In reply to dave_59:

The port collapsing only happens when both sides of the connection is net. This is my current understanding. However, the header of module dut is

module dut(input integer bar);

Essentially bar is a variable. BTW, if we use VPI get the type of test.dut.bar, it’s a vpiIntegerVar. Then through the vpiPorts relationship we can get the handle to the port itself.

And when we run force bar = 5; we actually force the variable var, rater than port var. Is this right?

In reply to robert.liu:

Fixed typo.

And when we run force bar = 5; we actually force the variable, rater than port. Is this right? Actually force can’t operates on ports, but variables or nets. Usually we define implicit port where port name and variable/net name are the same. These are two types of objects, however.

In reply to robert.liu:

bar is a net according to section 23.2.2.3 Rules for determining port kind, data type, and direction. The implicit kind for a an input or inout port is a net. Two simulators on EDAplayground agree with this interpretation.

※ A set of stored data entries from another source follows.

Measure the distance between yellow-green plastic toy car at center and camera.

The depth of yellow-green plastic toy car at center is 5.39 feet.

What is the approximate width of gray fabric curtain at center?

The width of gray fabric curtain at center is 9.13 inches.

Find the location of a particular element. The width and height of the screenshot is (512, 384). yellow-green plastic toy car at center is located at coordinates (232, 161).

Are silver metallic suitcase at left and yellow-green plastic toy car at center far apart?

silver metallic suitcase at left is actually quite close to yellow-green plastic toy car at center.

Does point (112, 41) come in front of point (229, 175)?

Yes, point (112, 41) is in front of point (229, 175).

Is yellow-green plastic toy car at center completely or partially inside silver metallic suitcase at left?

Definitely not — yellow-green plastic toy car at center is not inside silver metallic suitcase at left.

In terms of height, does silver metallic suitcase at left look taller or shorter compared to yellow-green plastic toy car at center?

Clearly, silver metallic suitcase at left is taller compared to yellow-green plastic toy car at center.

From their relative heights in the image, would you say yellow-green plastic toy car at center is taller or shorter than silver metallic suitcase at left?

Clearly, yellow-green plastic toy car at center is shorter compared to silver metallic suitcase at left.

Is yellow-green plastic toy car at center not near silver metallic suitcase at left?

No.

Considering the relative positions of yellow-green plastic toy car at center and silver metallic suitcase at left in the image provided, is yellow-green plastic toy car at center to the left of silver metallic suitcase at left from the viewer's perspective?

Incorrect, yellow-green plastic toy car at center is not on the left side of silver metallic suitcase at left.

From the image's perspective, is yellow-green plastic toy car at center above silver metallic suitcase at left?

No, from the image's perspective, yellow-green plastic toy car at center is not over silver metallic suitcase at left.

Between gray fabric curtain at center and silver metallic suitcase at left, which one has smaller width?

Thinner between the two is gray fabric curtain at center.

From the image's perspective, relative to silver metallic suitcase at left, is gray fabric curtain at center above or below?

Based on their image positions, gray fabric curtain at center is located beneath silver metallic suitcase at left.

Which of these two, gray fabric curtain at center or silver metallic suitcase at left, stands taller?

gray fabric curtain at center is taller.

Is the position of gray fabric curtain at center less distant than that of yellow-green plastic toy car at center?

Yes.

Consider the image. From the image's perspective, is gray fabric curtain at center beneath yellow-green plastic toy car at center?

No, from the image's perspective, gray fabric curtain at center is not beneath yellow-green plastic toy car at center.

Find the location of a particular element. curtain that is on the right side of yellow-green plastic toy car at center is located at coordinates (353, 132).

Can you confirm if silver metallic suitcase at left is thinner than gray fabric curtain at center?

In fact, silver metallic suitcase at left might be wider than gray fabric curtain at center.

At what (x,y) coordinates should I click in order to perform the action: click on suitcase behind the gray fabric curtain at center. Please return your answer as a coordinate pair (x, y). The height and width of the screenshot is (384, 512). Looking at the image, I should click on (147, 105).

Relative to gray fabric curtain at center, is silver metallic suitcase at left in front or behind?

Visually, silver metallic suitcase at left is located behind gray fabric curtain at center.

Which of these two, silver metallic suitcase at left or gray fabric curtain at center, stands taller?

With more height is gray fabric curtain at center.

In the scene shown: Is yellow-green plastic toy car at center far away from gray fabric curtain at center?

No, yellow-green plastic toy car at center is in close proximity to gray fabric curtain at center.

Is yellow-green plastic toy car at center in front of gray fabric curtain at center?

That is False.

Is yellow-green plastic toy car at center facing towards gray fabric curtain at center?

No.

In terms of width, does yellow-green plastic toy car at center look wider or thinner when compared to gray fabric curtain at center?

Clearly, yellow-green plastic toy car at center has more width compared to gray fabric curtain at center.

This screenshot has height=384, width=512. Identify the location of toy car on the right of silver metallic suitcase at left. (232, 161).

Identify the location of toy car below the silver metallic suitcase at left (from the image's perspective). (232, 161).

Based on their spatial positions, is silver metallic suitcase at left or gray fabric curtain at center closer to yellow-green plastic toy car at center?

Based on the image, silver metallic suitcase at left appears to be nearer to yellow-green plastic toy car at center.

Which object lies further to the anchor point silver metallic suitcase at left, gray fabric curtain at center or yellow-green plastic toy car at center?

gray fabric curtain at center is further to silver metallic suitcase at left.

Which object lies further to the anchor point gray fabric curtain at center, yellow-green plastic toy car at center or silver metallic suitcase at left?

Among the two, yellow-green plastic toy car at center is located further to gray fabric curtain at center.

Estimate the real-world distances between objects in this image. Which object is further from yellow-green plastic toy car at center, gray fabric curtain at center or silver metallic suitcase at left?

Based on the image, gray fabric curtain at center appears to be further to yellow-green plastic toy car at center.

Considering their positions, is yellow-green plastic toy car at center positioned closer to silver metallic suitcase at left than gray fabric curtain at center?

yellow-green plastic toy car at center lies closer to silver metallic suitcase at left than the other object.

You are correct about the distinction between port name and the object it is connected to. Usually they have the same name, but there is syntax to separate them.

In reply to dave_59:

Thanks Dave. You are right. I just saw the rule is different for input and output ports if kind is omitted and explicit data_type syntax is used.

In reply to dave_59:

You are correct about the distinction between port name and the object it is connected to. Usually they have the same name, but there is syntax to separate them.

Hi Dave, I would like to revisit this question again. In below code:

module dut(input integer bar);
initial $check_port_connection(bar);
endmodule

Through the systf handle and argument iterator, we actually get a handle to the net bar. Then through the vpiPorts relationship, we finally got the handle to the port bar.

May I have your idea if you think LRM is clear on this behavior?